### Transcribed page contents
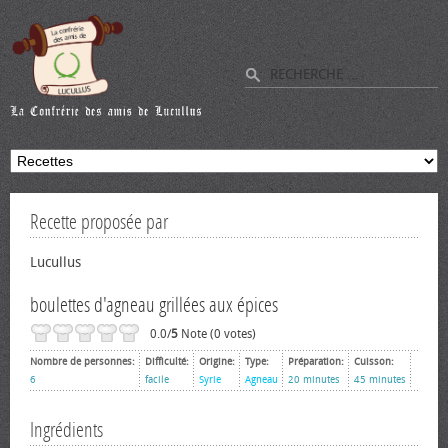
Recette proposée par
Lucullus
boulettes d'agneau grillées aux épices
0.0/
5
Note (0 votes)
Nombre de personnes:
Difficulté:
Origine:
Type:
Préparation:
Cuisson:
6
facile
Syrie
Agneau
20 minutes
45 minutes
Ingrédients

### EXERCISE BRIEF
Render every line of text from the rows as a Markdown table with the columns Number and Line, skipping blank lines. Keep the pictures out of the table.

### ANSWER TO THIS TASK
| Number | Line |
|---|---|
| 1 | Recette proposée par |
| 2 | Lucullus |
| 3 | boulettes d'agneau grillées aux épices |
| 4 | 0.0/ |
| 5 | 5 |
| 6 | Note (0 votes) |
| 7 | Nombre de personnes: |
| 8 | Difficulté: |
| 9 | Origine: |
| 10 | Type: |
| 11 | Préparation: |
| 12 | Cuisson: |
| 13 | 6 |
| 14 | facile |
| 15 | Syrie |
| 16 | Agneau |
| 17 | 20 minutes |
| 18 | 45 minutes |
| 19 | Ingrédients |